Below are the records; copy out every line that holds the word "vertebra".

[Collected data]
====

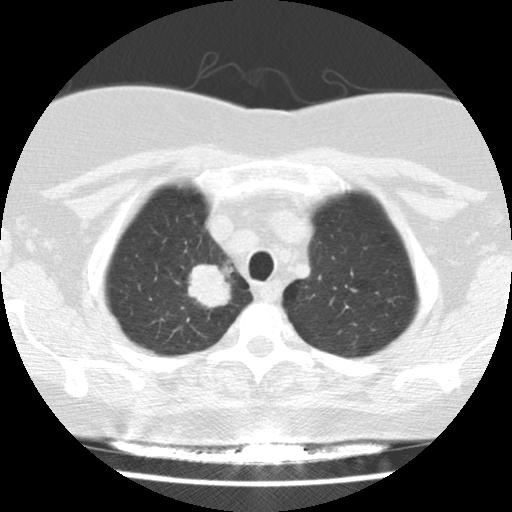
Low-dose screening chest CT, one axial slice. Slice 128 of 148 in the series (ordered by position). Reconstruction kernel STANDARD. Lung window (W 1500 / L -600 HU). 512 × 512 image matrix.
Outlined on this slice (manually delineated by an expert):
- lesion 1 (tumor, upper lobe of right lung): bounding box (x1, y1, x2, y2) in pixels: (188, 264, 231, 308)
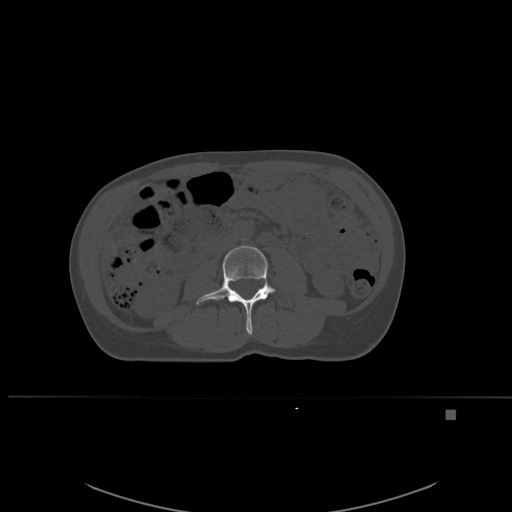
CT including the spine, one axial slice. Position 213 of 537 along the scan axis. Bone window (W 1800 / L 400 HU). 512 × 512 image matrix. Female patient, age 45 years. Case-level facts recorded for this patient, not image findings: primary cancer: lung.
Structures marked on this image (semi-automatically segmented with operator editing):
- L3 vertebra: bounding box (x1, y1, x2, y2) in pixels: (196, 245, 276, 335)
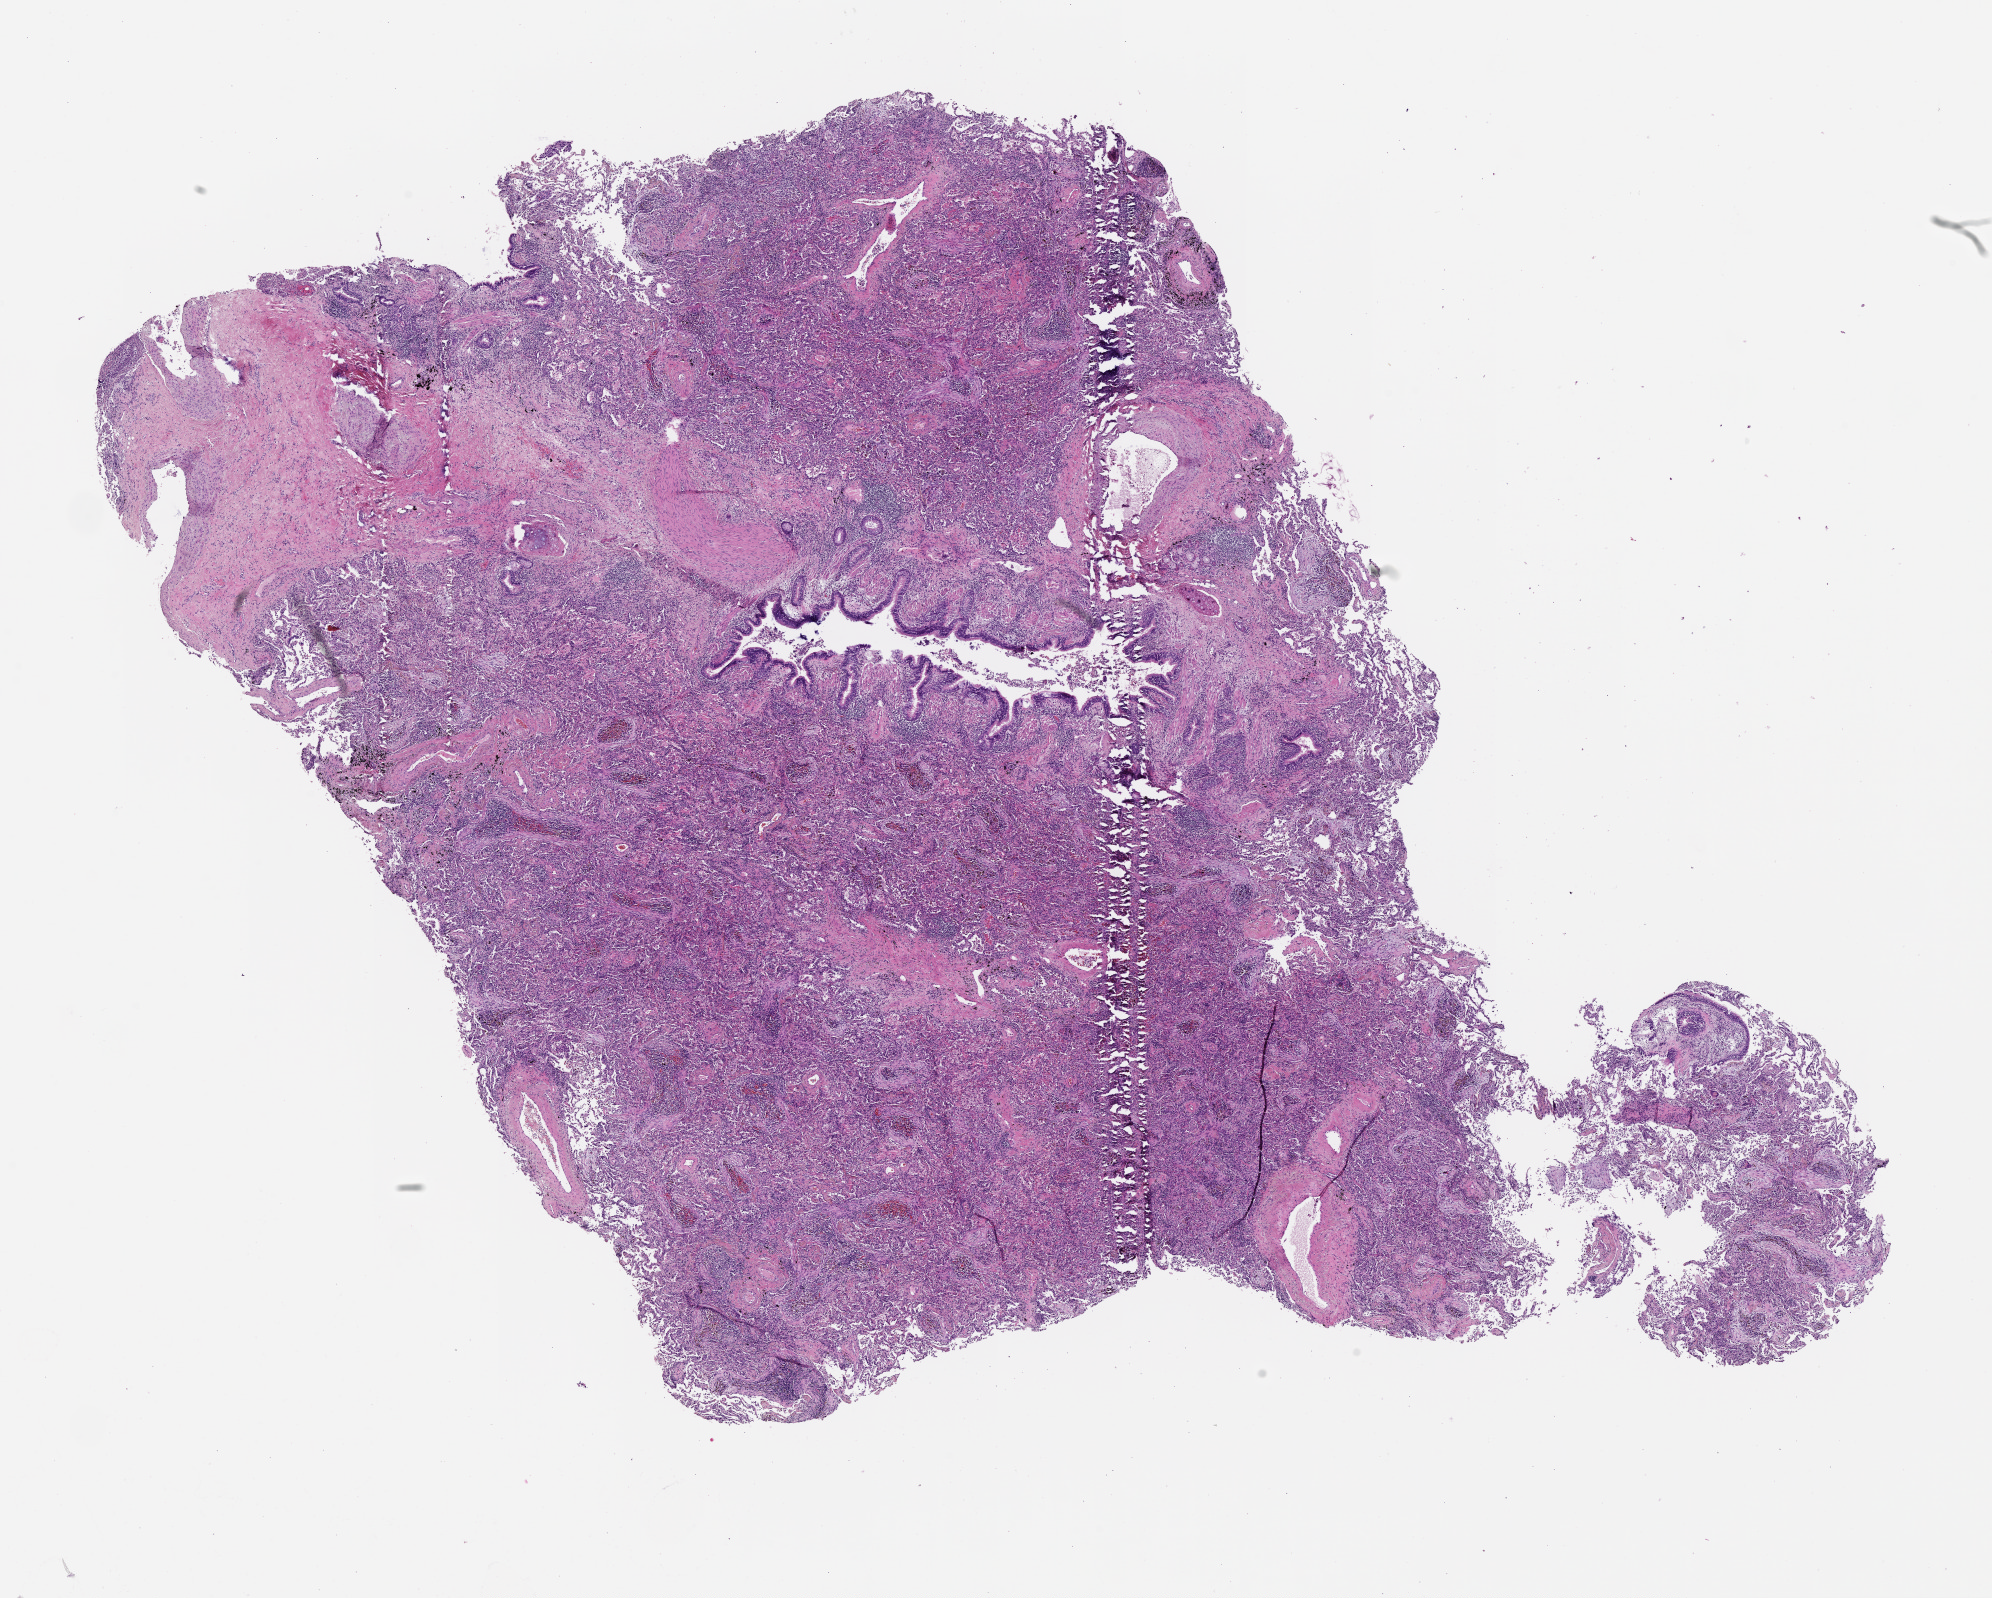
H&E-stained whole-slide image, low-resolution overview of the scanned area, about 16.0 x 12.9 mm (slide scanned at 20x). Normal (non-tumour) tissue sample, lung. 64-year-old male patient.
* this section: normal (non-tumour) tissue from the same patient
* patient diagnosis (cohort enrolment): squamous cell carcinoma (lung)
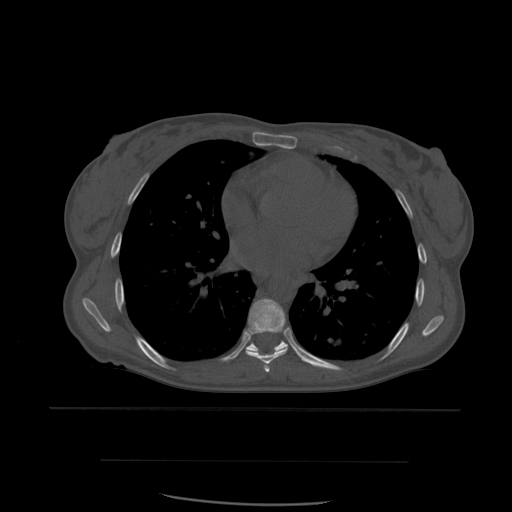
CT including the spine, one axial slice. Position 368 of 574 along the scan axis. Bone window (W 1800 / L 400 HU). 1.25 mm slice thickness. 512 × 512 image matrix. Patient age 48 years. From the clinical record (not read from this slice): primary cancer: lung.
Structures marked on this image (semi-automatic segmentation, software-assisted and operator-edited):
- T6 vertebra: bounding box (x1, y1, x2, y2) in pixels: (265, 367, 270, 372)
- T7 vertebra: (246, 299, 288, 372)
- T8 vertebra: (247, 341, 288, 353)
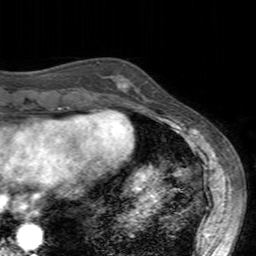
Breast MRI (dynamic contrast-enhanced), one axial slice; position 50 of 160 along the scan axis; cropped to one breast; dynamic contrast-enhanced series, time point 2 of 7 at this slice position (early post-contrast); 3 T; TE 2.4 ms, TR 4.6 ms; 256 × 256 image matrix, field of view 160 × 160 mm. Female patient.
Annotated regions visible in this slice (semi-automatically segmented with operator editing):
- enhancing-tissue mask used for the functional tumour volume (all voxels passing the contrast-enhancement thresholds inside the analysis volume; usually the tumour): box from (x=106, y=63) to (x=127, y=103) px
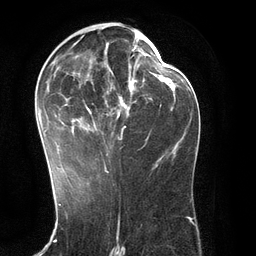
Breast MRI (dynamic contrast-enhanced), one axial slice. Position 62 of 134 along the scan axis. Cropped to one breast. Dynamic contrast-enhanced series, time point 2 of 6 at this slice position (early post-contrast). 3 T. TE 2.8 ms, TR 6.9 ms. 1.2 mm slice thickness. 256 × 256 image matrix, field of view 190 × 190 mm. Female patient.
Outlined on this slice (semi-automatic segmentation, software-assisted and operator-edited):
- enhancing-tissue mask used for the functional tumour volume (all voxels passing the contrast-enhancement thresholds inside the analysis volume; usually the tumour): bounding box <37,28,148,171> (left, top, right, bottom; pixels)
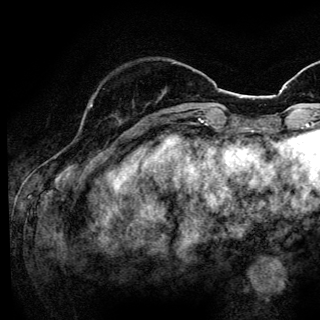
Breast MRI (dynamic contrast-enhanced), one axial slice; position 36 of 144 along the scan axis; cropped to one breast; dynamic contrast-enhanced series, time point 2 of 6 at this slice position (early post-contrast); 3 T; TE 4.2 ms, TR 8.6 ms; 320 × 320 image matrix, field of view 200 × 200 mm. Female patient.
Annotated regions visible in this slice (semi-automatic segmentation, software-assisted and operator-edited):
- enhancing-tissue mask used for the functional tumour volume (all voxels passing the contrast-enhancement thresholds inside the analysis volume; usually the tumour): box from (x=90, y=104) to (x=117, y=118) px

====

RESULT FOR THIS EXERCISE:
- L3 vertebra: bounding box (x1, y1, x2, y2) in pixels: (196, 245, 276, 335)
- T6 vertebra: bounding box (x1, y1, x2, y2) in pixels: (265, 367, 270, 372)
- T7 vertebra: (246, 299, 288, 372)
- T8 vertebra: (247, 341, 288, 353)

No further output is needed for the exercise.